▶ **Stated task**: Write out the entries below word for word, starting with the line that contains "pose: elev=176.9 azim=282.8" and going on through the end of the entries. Include both of those lines, and leave the pictures out.
━━ Available data ━━
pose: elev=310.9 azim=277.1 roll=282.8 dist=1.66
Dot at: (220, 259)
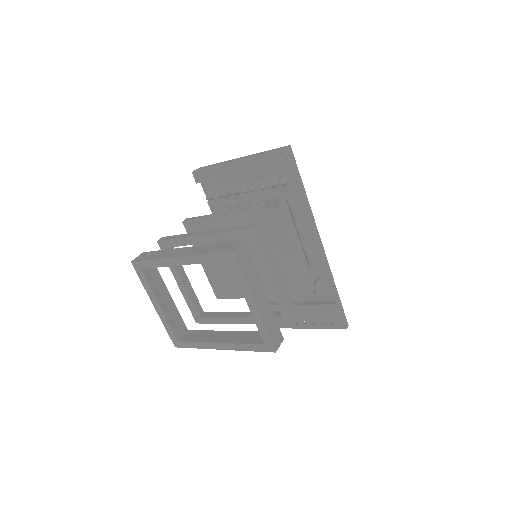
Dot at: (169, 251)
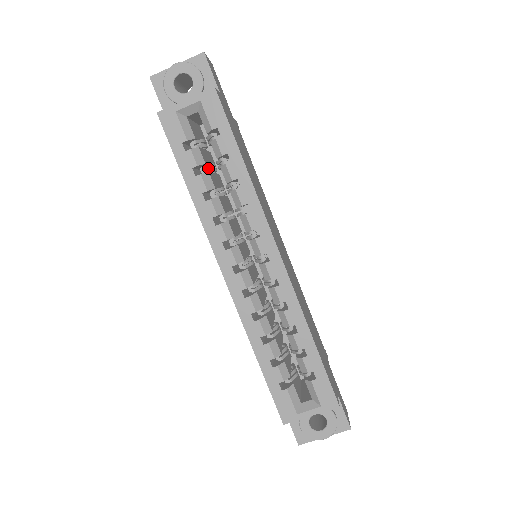
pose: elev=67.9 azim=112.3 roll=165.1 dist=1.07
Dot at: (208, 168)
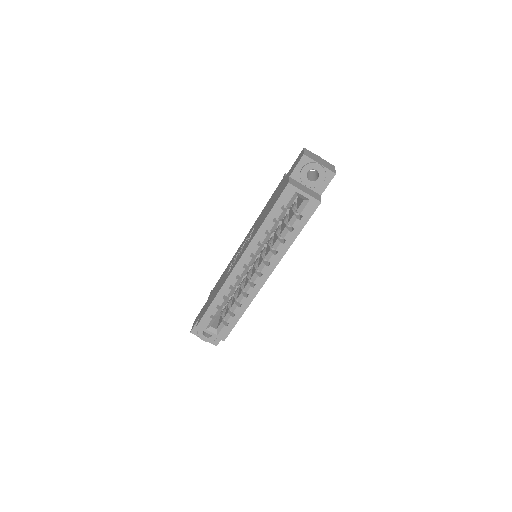
Dot at: occluded
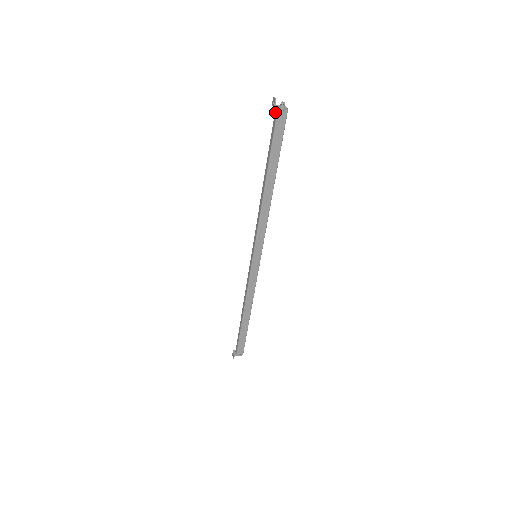
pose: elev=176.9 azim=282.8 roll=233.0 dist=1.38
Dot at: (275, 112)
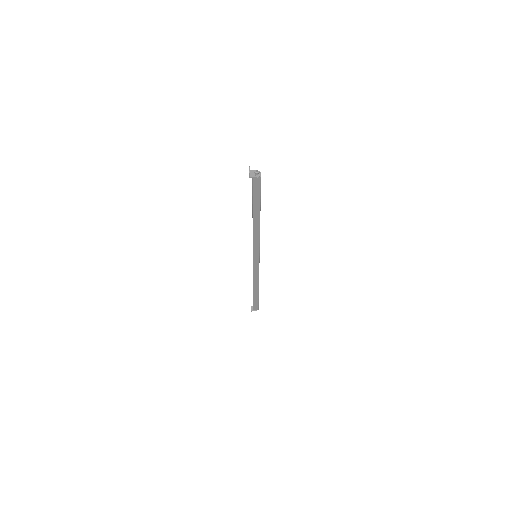
Dot at: occluded
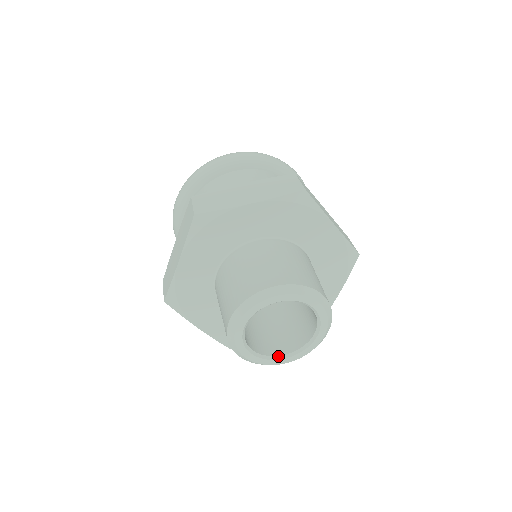
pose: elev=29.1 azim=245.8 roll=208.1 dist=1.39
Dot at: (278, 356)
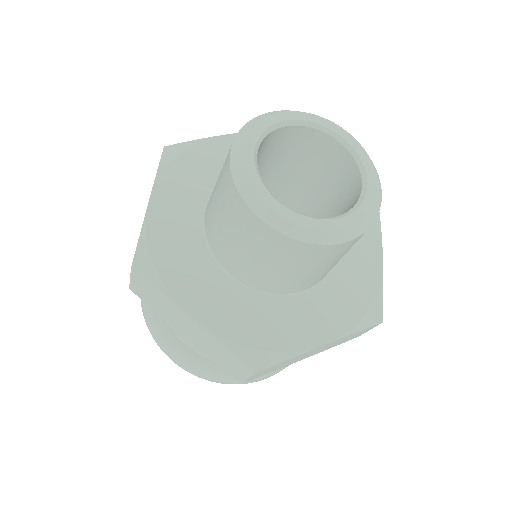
━━━
▶ **The reply**:
pose: elev=176.9 azim=282.8 roll=233.0 dist=1.38
Dot at: (275, 112)
Dot at: occluded
pose: elev=29.1 azim=245.8 roll=208.1 dist=1.39
Dot at: (278, 356)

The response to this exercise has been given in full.